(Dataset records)
[Start of Attachment]

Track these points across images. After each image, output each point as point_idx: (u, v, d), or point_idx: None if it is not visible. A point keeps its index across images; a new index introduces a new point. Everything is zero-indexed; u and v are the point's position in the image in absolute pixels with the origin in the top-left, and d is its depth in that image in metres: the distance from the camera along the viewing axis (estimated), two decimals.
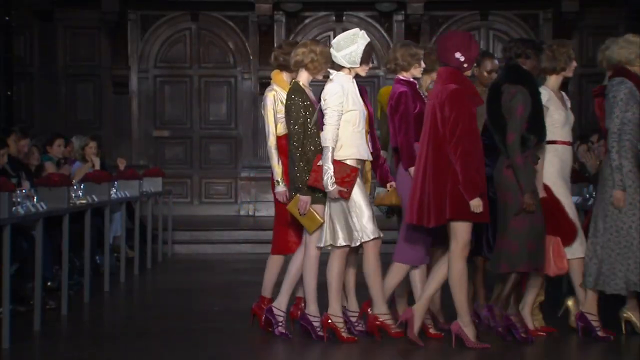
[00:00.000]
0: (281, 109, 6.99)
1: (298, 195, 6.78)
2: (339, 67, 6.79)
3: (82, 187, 8.86)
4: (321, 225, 6.81)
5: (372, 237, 6.87)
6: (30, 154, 9.63)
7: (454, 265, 6.54)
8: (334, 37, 7.35)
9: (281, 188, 7.04)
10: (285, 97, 6.96)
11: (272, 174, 7.06)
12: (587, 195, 8.37)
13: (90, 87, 16.14)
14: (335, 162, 6.63)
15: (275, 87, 7.12)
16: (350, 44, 6.73)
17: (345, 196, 6.71)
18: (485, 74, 7.51)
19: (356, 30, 6.85)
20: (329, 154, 6.63)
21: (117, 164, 12.09)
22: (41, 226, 7.35)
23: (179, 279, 10.66)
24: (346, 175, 6.67)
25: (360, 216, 6.82)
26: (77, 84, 16.10)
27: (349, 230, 6.79)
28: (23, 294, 8.13)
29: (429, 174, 6.54)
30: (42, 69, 15.84)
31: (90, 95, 16.12)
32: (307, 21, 16.13)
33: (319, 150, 6.74)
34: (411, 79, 7.02)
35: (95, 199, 8.95)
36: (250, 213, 15.84)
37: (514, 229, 6.74)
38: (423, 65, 7.03)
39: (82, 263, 8.98)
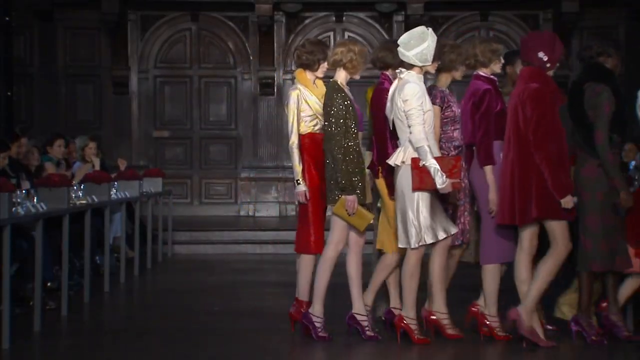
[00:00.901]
0: (305, 107, 6.97)
1: (343, 196, 6.72)
2: (409, 66, 6.75)
3: (82, 187, 8.86)
4: (371, 221, 6.83)
5: (452, 233, 6.80)
6: (29, 154, 9.63)
7: (552, 263, 6.54)
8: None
9: (301, 188, 7.00)
10: (309, 96, 6.95)
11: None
12: None
13: (90, 88, 16.14)
14: (437, 158, 6.58)
15: (299, 86, 7.06)
16: (420, 42, 6.70)
17: (458, 187, 6.70)
18: (518, 73, 7.43)
19: (423, 28, 6.82)
20: (428, 153, 6.56)
21: (118, 165, 12.09)
22: (41, 226, 7.35)
23: (179, 280, 10.66)
24: (452, 166, 6.63)
25: (437, 215, 6.76)
26: (77, 85, 16.11)
27: (445, 224, 6.74)
28: (23, 295, 8.15)
29: (515, 174, 6.56)
30: (42, 69, 15.85)
31: (90, 96, 16.13)
32: (307, 21, 16.13)
33: (355, 151, 6.74)
34: (491, 76, 6.96)
35: (95, 200, 8.95)
36: (250, 213, 15.86)
37: (588, 227, 6.73)
38: (502, 61, 6.99)
39: (82, 263, 8.98)
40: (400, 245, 6.76)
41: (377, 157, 7.04)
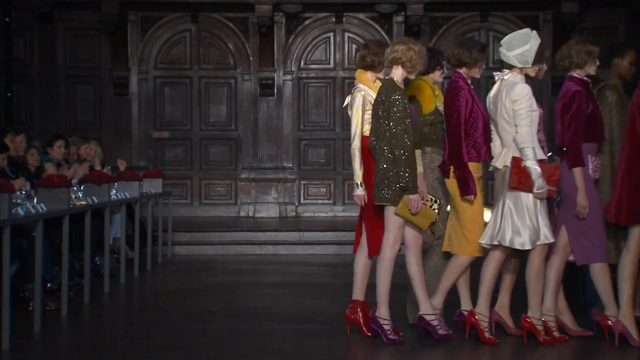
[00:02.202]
0: (369, 109, 6.91)
1: (406, 196, 6.67)
2: (509, 67, 6.71)
3: (82, 188, 8.86)
4: (435, 219, 6.80)
5: (551, 240, 6.76)
6: (29, 154, 9.63)
7: None
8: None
9: (361, 191, 6.94)
10: (374, 96, 6.89)
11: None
12: None
13: (90, 89, 16.14)
14: (538, 162, 6.56)
15: (363, 87, 7.00)
16: (522, 44, 6.67)
17: (553, 195, 6.67)
18: (627, 65, 7.35)
19: (527, 30, 6.77)
20: (532, 154, 6.54)
21: (117, 166, 12.09)
22: (41, 227, 7.36)
23: (179, 280, 10.66)
24: (551, 174, 6.62)
25: (544, 218, 6.72)
26: (77, 86, 16.11)
27: (534, 231, 6.67)
28: (23, 295, 8.15)
29: (625, 175, 6.57)
30: (42, 70, 15.84)
31: (90, 97, 16.13)
32: (307, 22, 16.13)
33: (413, 149, 6.69)
34: (585, 78, 6.92)
35: (96, 200, 8.96)
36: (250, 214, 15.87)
37: None
38: (597, 62, 6.94)
39: (82, 264, 8.98)
40: (505, 245, 6.69)
41: (449, 156, 6.93)
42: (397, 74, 6.81)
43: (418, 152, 7.06)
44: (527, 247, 6.68)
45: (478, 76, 7.10)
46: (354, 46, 16.14)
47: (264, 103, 16.10)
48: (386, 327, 6.82)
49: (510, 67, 6.75)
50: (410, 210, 6.69)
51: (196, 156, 16.26)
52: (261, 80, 15.99)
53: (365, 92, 6.98)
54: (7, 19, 14.32)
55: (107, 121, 16.09)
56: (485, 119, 6.90)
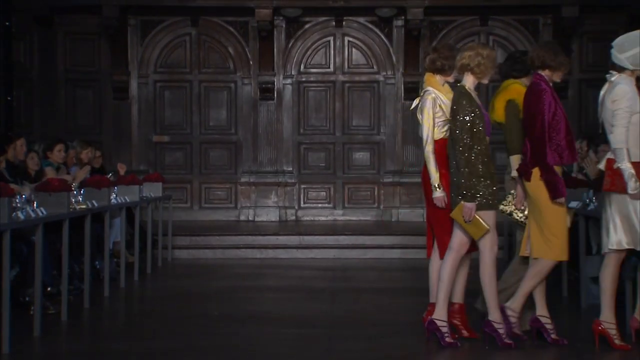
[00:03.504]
0: (439, 112, 6.89)
1: (462, 202, 6.66)
2: (620, 69, 6.67)
3: (82, 192, 8.87)
4: (487, 232, 6.73)
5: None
6: (29, 158, 9.63)
7: None
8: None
9: (439, 193, 6.89)
10: (444, 100, 6.90)
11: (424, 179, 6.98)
12: (587, 201, 8.38)
13: (90, 93, 16.16)
14: (633, 163, 6.52)
15: (433, 90, 6.98)
16: (634, 46, 6.61)
17: None
18: None
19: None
20: (625, 156, 6.51)
21: (117, 169, 12.10)
22: (41, 231, 7.36)
23: (179, 284, 10.67)
24: None
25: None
26: (77, 90, 16.12)
27: (634, 234, 6.61)
28: (23, 300, 8.15)
29: None
30: (42, 74, 15.85)
31: (90, 101, 16.14)
32: (307, 26, 16.15)
33: (484, 156, 6.68)
34: None
35: (95, 204, 8.97)
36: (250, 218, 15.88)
37: None
38: None
39: (82, 268, 8.99)
40: (612, 247, 6.64)
41: (532, 159, 6.86)
42: (469, 80, 6.80)
43: (516, 157, 7.04)
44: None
45: (559, 80, 7.01)
46: (354, 50, 16.17)
47: (264, 107, 16.11)
48: (501, 331, 6.74)
49: (622, 69, 6.66)
50: (463, 217, 6.67)
51: (196, 160, 16.27)
52: (261, 84, 16.01)
53: (435, 94, 6.96)
54: (7, 23, 14.34)
55: (107, 125, 16.10)
56: (567, 122, 6.84)
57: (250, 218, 15.92)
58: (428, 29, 15.95)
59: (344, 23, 16.12)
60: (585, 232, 8.68)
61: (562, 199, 6.74)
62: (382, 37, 16.08)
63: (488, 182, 6.76)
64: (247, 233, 14.00)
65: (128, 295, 9.87)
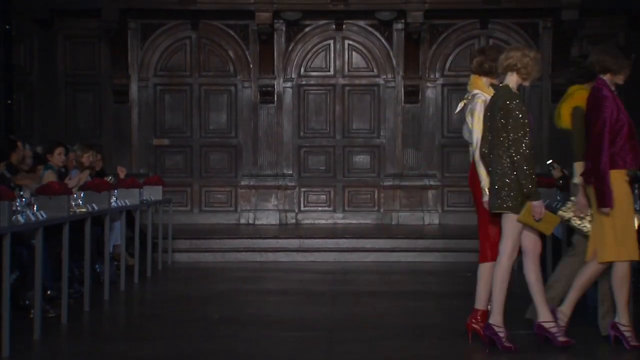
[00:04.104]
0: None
1: (529, 202, 6.59)
2: None
3: (82, 195, 8.87)
4: (559, 222, 6.73)
5: None
6: (25, 158, 9.64)
7: None
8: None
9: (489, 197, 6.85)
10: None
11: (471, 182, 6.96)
12: None
13: (90, 96, 16.17)
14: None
15: (482, 93, 6.94)
16: None
17: None
18: None
19: None
20: None
21: (118, 173, 12.10)
22: (41, 235, 7.36)
23: (179, 287, 10.67)
24: None
25: None
26: (77, 93, 16.13)
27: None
28: (23, 303, 8.16)
29: None
30: (43, 77, 15.87)
31: (90, 104, 16.16)
32: (307, 30, 16.16)
33: (532, 155, 6.62)
34: None
35: (96, 208, 8.96)
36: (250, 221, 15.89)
37: None
38: None
39: (82, 272, 8.99)
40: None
41: (592, 165, 6.83)
42: (513, 80, 6.76)
43: (580, 164, 7.02)
44: None
45: (622, 82, 6.97)
46: (354, 53, 16.18)
47: (264, 110, 16.12)
48: (501, 335, 6.74)
49: None
50: (534, 216, 6.63)
51: (196, 163, 16.28)
52: (261, 88, 16.02)
53: (485, 97, 6.91)
54: (7, 26, 14.36)
55: (107, 128, 16.11)
56: (630, 126, 6.81)
57: (251, 221, 15.92)
58: (428, 32, 15.96)
59: (344, 26, 16.13)
60: None
61: (607, 210, 6.73)
62: (382, 40, 16.09)
63: (535, 181, 6.70)
64: (247, 236, 14.01)
65: (128, 299, 9.87)
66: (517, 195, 6.64)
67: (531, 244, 6.81)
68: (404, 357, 6.79)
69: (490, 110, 6.76)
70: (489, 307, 6.90)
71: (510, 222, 6.70)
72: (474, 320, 6.97)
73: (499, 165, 6.69)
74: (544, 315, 6.81)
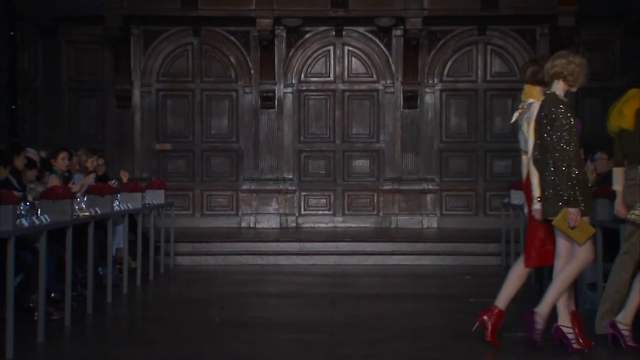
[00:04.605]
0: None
1: (566, 209, 6.55)
2: None
3: (85, 199, 8.86)
4: (593, 234, 6.67)
5: None
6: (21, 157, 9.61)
7: None
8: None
9: (540, 206, 6.79)
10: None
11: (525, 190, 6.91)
12: None
13: (94, 101, 16.17)
14: None
15: (537, 102, 6.87)
16: None
17: None
18: None
19: None
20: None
21: (120, 177, 12.09)
22: (45, 238, 7.35)
23: (180, 290, 10.65)
24: None
25: None
26: (80, 98, 16.13)
27: None
28: (27, 306, 8.14)
29: None
30: (46, 83, 15.86)
31: (93, 109, 16.15)
32: (307, 36, 16.15)
33: (580, 162, 6.62)
34: None
35: (99, 212, 8.95)
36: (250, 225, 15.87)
37: None
38: None
39: (85, 275, 8.97)
40: None
41: None
42: (559, 87, 6.74)
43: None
44: None
45: None
46: (354, 59, 16.17)
47: (265, 115, 16.11)
48: (570, 337, 6.70)
49: None
50: (568, 223, 6.58)
51: (198, 168, 16.27)
52: (262, 93, 16.01)
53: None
54: (12, 33, 14.36)
55: (110, 133, 16.10)
56: None
57: (252, 225, 15.90)
58: (426, 39, 15.95)
59: (343, 33, 16.12)
60: None
61: None
62: (382, 46, 16.08)
63: (583, 189, 6.66)
64: (248, 240, 13.99)
65: (131, 301, 9.85)
66: (557, 200, 6.61)
67: (565, 249, 6.76)
68: (404, 359, 6.77)
69: (539, 117, 6.73)
70: (538, 309, 6.80)
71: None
72: (487, 315, 6.94)
73: (546, 171, 6.67)
74: (563, 320, 6.76)
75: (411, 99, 15.96)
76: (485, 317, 6.93)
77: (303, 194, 16.17)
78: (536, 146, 6.77)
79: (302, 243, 13.57)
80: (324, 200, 16.18)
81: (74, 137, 15.61)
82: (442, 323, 8.23)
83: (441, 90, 16.16)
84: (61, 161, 10.49)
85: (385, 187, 16.04)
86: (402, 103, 16.03)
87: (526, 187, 6.98)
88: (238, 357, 6.89)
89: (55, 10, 15.42)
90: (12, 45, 14.35)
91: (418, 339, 7.43)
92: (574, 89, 6.79)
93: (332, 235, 14.44)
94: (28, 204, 7.37)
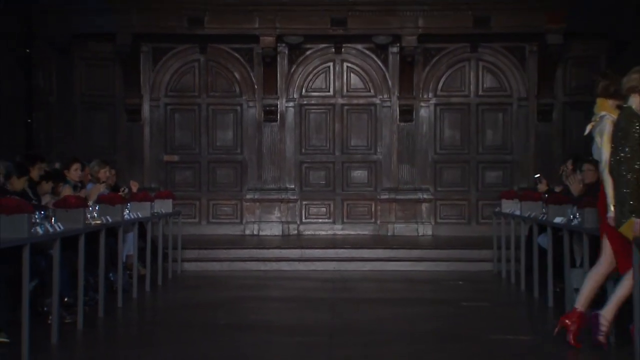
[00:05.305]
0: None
1: (633, 218, 6.49)
2: None
3: (97, 208, 8.86)
4: None
5: None
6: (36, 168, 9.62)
7: None
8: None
9: (614, 213, 6.74)
10: None
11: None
12: (571, 217, 8.35)
13: (105, 115, 16.18)
14: None
15: (610, 115, 6.83)
16: None
17: None
18: None
19: None
20: None
21: (130, 187, 12.09)
22: (58, 246, 7.35)
23: (187, 295, 10.64)
24: None
25: None
26: (92, 113, 16.14)
27: None
28: (41, 310, 8.13)
29: None
30: (61, 98, 15.86)
31: (105, 123, 16.16)
32: (308, 53, 16.17)
33: None
34: None
35: (110, 220, 8.95)
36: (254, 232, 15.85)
37: None
38: None
39: (96, 280, 8.96)
40: None
41: None
42: (635, 102, 6.67)
43: None
44: None
45: None
46: (352, 75, 16.19)
47: (268, 128, 16.12)
48: (602, 328, 6.69)
49: None
50: (634, 232, 6.48)
51: (204, 178, 16.28)
52: (265, 107, 16.02)
53: (613, 119, 6.83)
54: (27, 51, 14.37)
55: (120, 146, 16.11)
56: None
57: (255, 232, 15.90)
58: (421, 56, 15.97)
59: (342, 50, 16.14)
60: (569, 246, 8.65)
61: None
62: (379, 63, 16.09)
63: None
64: (251, 247, 13.98)
65: (140, 306, 9.84)
66: (626, 210, 6.56)
67: (608, 260, 6.77)
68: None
69: (614, 130, 6.70)
70: (603, 312, 6.78)
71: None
72: (568, 319, 6.93)
73: (619, 183, 6.62)
74: (609, 312, 6.71)
75: (407, 113, 15.97)
76: (567, 322, 6.94)
77: (304, 203, 16.17)
78: (613, 156, 6.69)
79: (303, 250, 13.55)
80: (324, 209, 16.17)
81: (87, 149, 15.58)
82: (437, 326, 8.21)
83: (435, 105, 16.17)
84: (74, 172, 10.50)
85: (382, 197, 16.04)
86: (398, 116, 16.03)
87: (600, 199, 6.89)
88: (242, 358, 6.87)
89: (69, 29, 15.44)
90: (28, 62, 14.36)
91: (414, 341, 7.42)
92: None
93: (332, 243, 14.43)
94: (42, 212, 7.37)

[End of Attachment]

• _Required work_: Without any picture, return exactly the lines of the records above from the first through the line that contains "27: (349, 230, 6.79)".

• _Task response_:
Track these points across images. After each image, output each point as point_idx: (u, v, d), or point_idx: None if it is not visible. A point keeps its index across images; a new index introduces a new point. Everything is zero-indexed; u and v are the point's position in the image in absolute pixels with the origin in the top-left, and d is its depth in that image in metres: the distance from the camera along the viewing axis (estimated), two decimals.
[00:00.000]
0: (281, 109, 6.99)
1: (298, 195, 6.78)
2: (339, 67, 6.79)
3: (82, 187, 8.86)
4: (321, 225, 6.81)
5: (372, 237, 6.87)
6: (30, 154, 9.63)
7: (454, 265, 6.54)
8: (334, 37, 7.35)
9: (281, 188, 7.04)
10: (285, 97, 6.96)
11: (272, 174, 7.06)
12: (587, 195, 8.37)
13: (90, 87, 16.14)
14: (335, 162, 6.63)
15: (275, 87, 7.12)
16: (350, 44, 6.73)
17: (345, 196, 6.71)
18: (485, 74, 7.51)
19: (356, 30, 6.85)
20: (329, 154, 6.63)
21: (117, 164, 12.09)
22: (41, 226, 7.35)
23: (179, 279, 10.66)
24: (346, 175, 6.67)
25: (360, 216, 6.82)
26: (77, 84, 16.10)
27: (349, 230, 6.79)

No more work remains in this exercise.